_Goal of the exercise_
Going line by line through the data below, how many lines contain the word "Cookie"? Give only the number.

+++

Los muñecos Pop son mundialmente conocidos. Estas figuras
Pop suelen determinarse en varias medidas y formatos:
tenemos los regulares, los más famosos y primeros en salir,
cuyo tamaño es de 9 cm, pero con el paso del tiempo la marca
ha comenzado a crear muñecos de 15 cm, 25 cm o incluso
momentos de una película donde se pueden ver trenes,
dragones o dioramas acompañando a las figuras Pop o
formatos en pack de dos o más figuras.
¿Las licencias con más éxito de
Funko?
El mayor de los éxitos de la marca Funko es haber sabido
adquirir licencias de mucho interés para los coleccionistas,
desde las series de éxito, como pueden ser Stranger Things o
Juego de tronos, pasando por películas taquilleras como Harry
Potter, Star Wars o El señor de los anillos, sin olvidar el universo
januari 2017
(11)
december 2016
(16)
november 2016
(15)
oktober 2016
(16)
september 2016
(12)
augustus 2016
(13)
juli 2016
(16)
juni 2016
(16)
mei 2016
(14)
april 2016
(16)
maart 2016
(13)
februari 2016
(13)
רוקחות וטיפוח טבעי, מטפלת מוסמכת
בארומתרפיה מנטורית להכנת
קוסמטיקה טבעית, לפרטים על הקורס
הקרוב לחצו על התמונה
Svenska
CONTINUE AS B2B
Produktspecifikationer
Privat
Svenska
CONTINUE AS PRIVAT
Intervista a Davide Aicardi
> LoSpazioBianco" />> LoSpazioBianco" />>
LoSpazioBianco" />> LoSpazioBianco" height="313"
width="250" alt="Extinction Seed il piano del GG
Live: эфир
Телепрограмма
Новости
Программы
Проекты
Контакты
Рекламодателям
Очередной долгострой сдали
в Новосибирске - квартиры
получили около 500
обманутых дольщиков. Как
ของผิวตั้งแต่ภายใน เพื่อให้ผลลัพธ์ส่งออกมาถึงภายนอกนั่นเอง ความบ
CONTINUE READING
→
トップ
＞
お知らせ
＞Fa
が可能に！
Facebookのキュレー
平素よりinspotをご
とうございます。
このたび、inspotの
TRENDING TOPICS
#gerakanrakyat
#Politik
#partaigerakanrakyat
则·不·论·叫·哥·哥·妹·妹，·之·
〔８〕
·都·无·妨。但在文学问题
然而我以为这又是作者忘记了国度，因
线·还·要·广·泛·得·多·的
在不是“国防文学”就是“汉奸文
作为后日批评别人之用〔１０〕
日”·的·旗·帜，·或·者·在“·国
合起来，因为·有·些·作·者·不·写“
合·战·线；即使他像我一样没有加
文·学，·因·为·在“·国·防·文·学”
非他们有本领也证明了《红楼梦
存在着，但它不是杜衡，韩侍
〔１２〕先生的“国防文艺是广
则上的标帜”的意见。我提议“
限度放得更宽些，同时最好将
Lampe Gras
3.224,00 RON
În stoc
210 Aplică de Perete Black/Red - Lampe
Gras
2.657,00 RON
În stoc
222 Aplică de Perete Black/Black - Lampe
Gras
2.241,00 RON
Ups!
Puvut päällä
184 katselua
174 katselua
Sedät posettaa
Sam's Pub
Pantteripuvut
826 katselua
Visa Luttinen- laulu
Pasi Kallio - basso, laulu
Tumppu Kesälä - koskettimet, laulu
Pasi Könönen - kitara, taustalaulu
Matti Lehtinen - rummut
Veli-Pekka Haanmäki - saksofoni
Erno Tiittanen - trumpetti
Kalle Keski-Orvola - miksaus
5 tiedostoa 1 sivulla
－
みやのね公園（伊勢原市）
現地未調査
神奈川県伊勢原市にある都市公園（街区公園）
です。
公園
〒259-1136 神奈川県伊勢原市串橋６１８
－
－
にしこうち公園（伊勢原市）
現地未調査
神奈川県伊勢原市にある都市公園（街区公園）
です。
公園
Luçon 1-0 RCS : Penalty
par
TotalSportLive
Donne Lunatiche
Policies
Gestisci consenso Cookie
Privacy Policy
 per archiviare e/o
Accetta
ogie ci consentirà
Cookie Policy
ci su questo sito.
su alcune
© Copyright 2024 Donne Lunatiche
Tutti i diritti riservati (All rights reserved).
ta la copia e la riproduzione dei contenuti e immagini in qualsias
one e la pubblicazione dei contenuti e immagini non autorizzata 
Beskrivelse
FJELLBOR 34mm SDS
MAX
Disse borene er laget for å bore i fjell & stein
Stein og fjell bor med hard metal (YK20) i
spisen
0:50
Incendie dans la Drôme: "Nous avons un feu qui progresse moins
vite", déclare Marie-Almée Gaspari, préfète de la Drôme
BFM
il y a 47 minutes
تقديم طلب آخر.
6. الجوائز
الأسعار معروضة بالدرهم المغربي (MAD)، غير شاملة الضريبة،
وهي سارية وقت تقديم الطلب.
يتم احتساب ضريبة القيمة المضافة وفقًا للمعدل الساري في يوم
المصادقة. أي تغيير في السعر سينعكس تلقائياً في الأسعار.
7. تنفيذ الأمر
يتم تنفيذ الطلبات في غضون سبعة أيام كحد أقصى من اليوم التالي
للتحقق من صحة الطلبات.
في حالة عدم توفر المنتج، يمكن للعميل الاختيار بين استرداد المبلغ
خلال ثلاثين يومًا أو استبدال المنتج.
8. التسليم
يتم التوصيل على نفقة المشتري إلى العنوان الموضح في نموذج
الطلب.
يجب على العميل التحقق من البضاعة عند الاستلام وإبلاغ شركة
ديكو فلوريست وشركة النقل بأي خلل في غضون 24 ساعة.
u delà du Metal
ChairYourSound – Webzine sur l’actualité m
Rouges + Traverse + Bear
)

+++

_Solved exercise_
2